At Samsung Medical Center in Seoul, investigators followed 62,625 screened adults for a median 11.2 years. The age-modified MAF-5 score showed stronger discrimination for liver-related events than the original MAF-5, with a C-index of 0.870 in the Samsung Medical Center cohort report. The original score still showed substantial discriminatory ability over follow-up and separated participants into progressively higher-risk groups across its predefined low, intermediate, and high categories.

Researchers assembled a retrospective single-center cohort from health screening data collected in Seoul, South Korea, between January 2001 and December 2016 in adults aged 20 years or older. Of 112,493 screened participants, 62,625 remained after exclusions for chronic hepatitis B or C, heavy alcohol intake, current or prior cancer, organ transplantation, or missing MAF-5 variables. Participants with liver-related events within 6 months of enrollment or with follow-up shorter than 6 months were also excluded. Liver-related events included hepatocellular carcinoma and cirrhosis complications such as ascites, variceal bleeding, or hepatic encephalopathy. During follow-up, 147 participants developed these events, which were the clinical outcome assessed in the cohort.

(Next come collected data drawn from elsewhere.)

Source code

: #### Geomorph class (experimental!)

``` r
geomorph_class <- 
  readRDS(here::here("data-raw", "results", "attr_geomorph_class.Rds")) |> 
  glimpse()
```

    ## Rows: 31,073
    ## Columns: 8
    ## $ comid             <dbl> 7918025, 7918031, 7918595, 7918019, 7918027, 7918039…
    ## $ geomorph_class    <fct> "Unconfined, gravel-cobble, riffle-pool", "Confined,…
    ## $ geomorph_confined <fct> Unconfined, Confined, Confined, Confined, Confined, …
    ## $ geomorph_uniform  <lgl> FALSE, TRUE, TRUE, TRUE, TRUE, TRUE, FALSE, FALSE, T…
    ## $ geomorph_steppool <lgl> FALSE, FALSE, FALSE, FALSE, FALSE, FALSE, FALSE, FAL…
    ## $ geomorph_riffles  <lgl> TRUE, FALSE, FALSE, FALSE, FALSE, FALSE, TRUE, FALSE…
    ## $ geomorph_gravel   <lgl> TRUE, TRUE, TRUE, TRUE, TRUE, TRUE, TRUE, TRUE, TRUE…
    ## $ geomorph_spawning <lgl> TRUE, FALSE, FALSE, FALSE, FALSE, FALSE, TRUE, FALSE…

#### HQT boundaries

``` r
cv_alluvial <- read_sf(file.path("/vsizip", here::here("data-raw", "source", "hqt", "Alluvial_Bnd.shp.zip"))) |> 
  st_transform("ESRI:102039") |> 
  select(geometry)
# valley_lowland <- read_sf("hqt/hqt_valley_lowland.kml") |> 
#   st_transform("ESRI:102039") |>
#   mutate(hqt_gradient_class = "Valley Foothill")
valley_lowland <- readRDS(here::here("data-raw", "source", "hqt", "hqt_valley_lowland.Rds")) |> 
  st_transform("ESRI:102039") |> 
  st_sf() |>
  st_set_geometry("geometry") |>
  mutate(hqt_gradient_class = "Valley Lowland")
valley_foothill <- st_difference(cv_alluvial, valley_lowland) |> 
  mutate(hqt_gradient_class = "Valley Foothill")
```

The original MAF-5 score classified risk as low below 0, intermediate from 0 to below 1, and high at 1 or greater. Observed liver-related event incidence rates were 0.108, 0.576, and 1.520 cases per 1,000 person-years across the low-, intermediate-, and high-risk groups. Discrimination for the original score reached a C-index of 0.818 with a 95% CI of 0.778 to 0.859. Its integrated AUC was 0.784 with a 95% CI of 0.779 to 0.790. The category structure showed a clear stepwise gradient in event risk.

Investigators defined the age-modified score as 0.648×MAF-5 + 0.087×age and set the high aMAF-5 cutoff at 1.419, corresponding to the 85th percentile. This version achieved a C-index of 0.870 with a 95% CI of 0.837 to 0.904. Its integrated AUC reached 0.858 with a 95% CI of 0.854 to 0.861. Risk also separated further within the same MAF-5 strata. Across the tested biomarkers, aMAF-5 had the highest overall C-index and integrated AUC.

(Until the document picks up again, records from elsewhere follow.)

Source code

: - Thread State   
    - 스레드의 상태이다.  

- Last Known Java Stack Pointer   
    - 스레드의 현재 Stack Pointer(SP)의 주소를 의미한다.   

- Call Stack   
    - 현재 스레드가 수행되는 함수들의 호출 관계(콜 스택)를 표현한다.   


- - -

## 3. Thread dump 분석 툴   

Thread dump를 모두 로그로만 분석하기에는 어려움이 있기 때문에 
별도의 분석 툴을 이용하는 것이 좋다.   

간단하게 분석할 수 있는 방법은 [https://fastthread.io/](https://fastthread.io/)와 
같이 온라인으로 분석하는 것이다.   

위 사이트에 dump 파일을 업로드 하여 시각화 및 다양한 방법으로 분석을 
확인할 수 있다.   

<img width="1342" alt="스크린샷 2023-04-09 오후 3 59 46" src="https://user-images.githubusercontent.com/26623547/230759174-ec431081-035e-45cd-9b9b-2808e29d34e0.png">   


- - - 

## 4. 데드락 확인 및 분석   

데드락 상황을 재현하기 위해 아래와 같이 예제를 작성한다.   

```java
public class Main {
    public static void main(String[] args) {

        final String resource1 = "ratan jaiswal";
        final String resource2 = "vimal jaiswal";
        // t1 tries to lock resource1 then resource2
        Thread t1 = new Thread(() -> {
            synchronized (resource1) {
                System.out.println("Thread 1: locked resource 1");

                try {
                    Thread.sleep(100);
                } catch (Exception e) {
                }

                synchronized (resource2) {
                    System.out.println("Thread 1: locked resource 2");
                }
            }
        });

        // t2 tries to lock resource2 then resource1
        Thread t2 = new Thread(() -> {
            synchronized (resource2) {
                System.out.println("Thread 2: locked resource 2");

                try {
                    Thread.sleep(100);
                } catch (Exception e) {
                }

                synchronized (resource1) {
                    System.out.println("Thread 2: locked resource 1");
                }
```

Among comparators, FIB-4 showed a higher C-index than the original MAF-5 at 0.835, while NFS showed a slightly higher integrated AUC at 0.795. The MAF-5 and aMAF-5 comparisons with FIB-4, APRI, and NFS also showed sensitivity-specificity tradeoffs at 5 and 10 years rather than a uniform threshold winner. For example, either-positive high-cutoff criteria raised sensitivity from 0.412 to 0.765 while specificity fell from 0.944 to 0.830. Both-positive rules shifted the tradeoff toward higher specificity, and subgroup analyses by age, sex, and metabolic dysfunction showed good performance in participants with and without metabolic dysfunction.

Interpretation is bounded by the retrospective design, baseline-only score assessment, absent biopsy or elastography data, an all-Asian cohort, and an event definition narrower than broader liver outcomes. Overall, the results reflect long-term discrimination for hard liver-related events within this cohort.